### TASK INSTRUCTIONS
Using the string "indígenas" as the key, pull each matching line out of the records below.

(Collected data)
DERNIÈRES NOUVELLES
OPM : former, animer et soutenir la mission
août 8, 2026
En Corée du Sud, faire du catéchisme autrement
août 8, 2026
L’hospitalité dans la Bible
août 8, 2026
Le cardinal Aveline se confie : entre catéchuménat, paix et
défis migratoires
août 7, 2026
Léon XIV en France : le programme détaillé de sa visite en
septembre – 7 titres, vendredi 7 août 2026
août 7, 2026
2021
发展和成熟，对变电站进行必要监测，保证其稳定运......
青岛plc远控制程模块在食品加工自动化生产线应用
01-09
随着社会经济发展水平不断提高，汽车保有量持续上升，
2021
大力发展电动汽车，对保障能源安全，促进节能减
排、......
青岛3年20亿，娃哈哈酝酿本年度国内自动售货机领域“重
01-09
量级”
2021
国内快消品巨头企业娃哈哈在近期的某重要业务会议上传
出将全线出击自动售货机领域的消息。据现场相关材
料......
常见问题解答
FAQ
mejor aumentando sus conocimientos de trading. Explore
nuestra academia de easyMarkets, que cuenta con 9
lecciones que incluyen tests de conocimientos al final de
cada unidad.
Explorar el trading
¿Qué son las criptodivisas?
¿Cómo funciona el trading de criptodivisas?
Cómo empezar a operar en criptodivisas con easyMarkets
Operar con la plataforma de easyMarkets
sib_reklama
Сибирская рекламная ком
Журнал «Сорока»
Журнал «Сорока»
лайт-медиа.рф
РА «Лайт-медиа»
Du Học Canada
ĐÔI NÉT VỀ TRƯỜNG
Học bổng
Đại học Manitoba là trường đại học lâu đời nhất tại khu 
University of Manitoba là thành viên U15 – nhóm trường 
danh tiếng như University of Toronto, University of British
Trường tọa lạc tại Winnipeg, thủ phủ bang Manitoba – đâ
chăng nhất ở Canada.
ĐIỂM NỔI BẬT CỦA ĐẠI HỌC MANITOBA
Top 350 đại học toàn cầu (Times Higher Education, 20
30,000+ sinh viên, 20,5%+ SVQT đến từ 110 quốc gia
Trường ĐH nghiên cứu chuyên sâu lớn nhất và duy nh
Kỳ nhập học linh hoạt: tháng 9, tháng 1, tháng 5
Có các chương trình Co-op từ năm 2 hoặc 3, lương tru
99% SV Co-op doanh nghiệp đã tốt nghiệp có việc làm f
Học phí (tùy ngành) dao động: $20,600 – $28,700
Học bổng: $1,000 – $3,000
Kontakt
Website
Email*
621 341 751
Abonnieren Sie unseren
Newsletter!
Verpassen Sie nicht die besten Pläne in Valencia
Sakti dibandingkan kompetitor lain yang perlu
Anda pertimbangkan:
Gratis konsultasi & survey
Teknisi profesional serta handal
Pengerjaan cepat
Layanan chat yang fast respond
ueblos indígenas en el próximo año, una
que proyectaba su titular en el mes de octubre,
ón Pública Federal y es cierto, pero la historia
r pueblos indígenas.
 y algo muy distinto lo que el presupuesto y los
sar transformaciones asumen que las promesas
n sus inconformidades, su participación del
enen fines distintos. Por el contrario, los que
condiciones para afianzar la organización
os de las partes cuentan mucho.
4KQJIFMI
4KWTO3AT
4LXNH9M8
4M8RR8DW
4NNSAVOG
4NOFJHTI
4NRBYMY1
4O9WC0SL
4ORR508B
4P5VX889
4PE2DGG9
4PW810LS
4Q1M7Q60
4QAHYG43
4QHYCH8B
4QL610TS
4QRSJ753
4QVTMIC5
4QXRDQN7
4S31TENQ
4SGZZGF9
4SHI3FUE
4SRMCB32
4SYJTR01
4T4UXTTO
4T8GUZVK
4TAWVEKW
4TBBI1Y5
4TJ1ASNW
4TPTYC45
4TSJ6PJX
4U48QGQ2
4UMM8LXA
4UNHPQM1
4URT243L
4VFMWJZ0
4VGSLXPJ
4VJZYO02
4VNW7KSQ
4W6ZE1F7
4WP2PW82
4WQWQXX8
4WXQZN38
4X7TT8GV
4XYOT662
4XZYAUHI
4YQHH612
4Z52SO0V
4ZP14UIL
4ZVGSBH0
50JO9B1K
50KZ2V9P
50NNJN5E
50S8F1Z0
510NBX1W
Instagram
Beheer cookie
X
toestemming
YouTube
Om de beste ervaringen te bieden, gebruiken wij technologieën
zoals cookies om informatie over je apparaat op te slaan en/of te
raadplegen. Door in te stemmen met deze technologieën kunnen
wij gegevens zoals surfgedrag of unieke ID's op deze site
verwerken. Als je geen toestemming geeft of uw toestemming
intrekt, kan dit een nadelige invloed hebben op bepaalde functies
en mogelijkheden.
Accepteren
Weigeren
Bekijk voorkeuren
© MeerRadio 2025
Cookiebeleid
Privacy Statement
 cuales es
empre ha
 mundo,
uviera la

### RESPONSE AREA
ueblos indígenas en el próximo año, una
r pueblos indígenas.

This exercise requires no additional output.